● **EXERCISE TASK A**:
Reproduce the portion of the Unicode grapheme clusters message starting with "On Sat, 21 Jan" and going on through "get it right.", word for word.

● **SOURCE DOCUMENT**:
***
Quick Links

Re: Unicode grapheme clusters

From:	Greg Stark <stark(at)mit(dot)edu>
To:	Tom Lane <tgl(at)sss(dot)pgh(dot)pa(dot)us>
Cc:	Bruce Momjian <bruce(at)momjian(dot)us>, Pavel Stehule <pavel(dot)stehule(at)gmail(dot)com>, PostgreSQL-development <pgsql-hackers(at)postgresql(dot)org>
Subject:	Re: Unicode grapheme clusters
Date:	2023-01-24 16:40:01
Message-ID:	CAM-w4HNoonCZW3p=D9J2ev7LpOKXiAsgaH-XOUV=3gL_OJMwOA@mail.gmail.com
Views:	Whole Thread \| Raw Message \| Download mbox \| Resend email
Thread:
Lists:	pgsql-hackers

On Sat, 21 Jan 2023 at 13:17, Tom Lane <tgl(at)sss(dot)pgh(dot)pa(dot)us> wrote:
>
> Probably our long-term answer is to avoid depending on wcwidth
> and use wcswidth instead. But it's hard to get excited about
> doing the legwork for that until popular libc implementations
> get it right.
***
● **SOURCE DATA**:

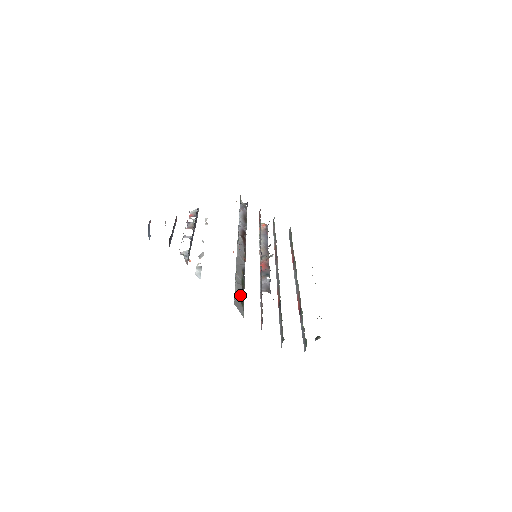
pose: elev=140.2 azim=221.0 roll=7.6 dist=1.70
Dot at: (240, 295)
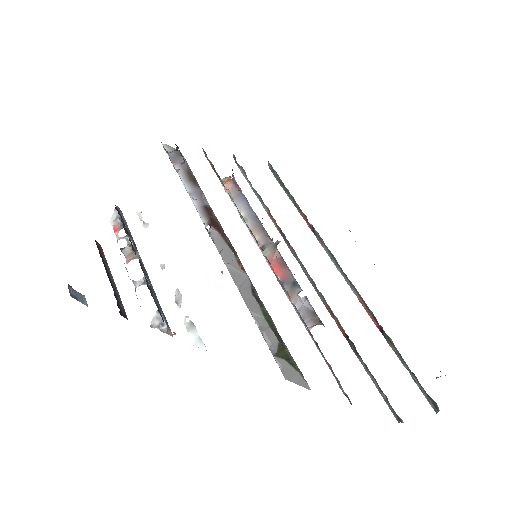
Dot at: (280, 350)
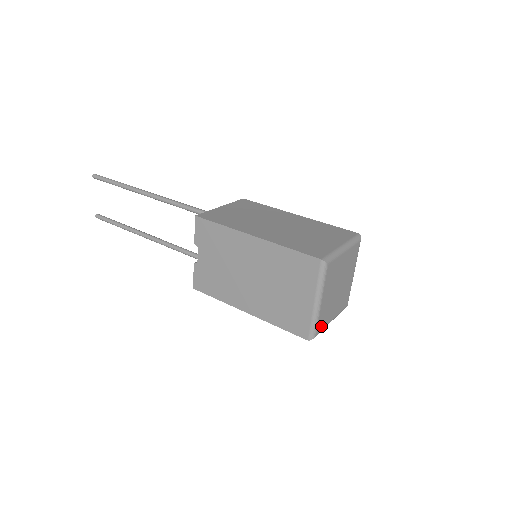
***
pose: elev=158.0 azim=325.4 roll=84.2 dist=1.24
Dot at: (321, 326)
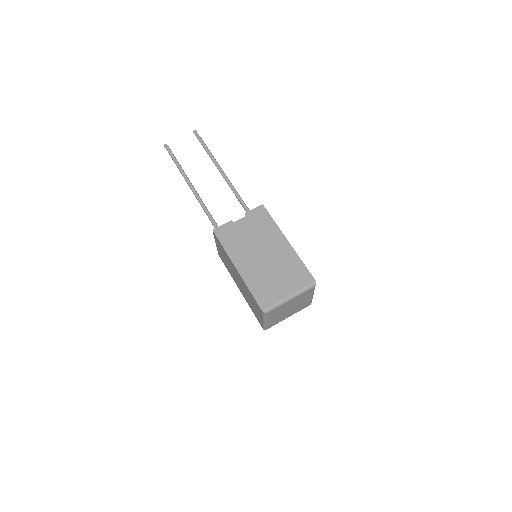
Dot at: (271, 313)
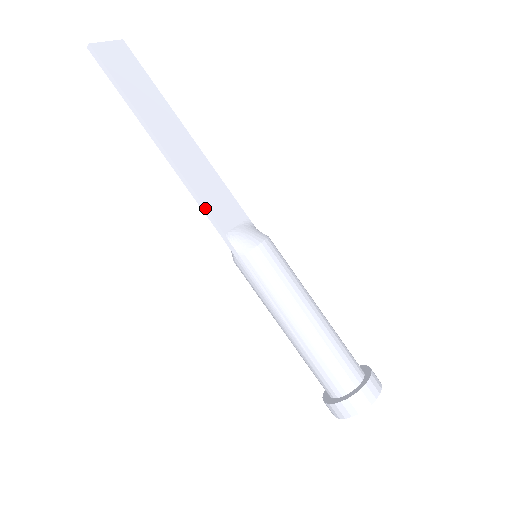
***
● **EXERCISE TASK B**:
Update the lines of the entries starting with the line with "pose: elev=140.2 azim=221.0" and going on through the line with "Dot at: (280, 350)" by replacing "azim" with "azimuth" and leaving everything else unchanged. Give only those lines, and leave out the pictures.

● **CORRECT RESULT A**:
On Sat, 21 Jan 2023 at 13:17, Tom Lane <tgl(at)sss(dot)pgh(dot)pa(dot)us> wrote:
>
> Probably our long-term answer is to avoid depending on wcwidth
> and use wcswidth instead. But it's hard to get excited about
> doing the legwork for that until popular libc implementations
> get it right.

● **CORRECT RESULT B**:
pose: elev=140.2 azimuth=221.0 roll=7.6 dist=1.70
Dot at: (240, 295)
Dot at: (280, 350)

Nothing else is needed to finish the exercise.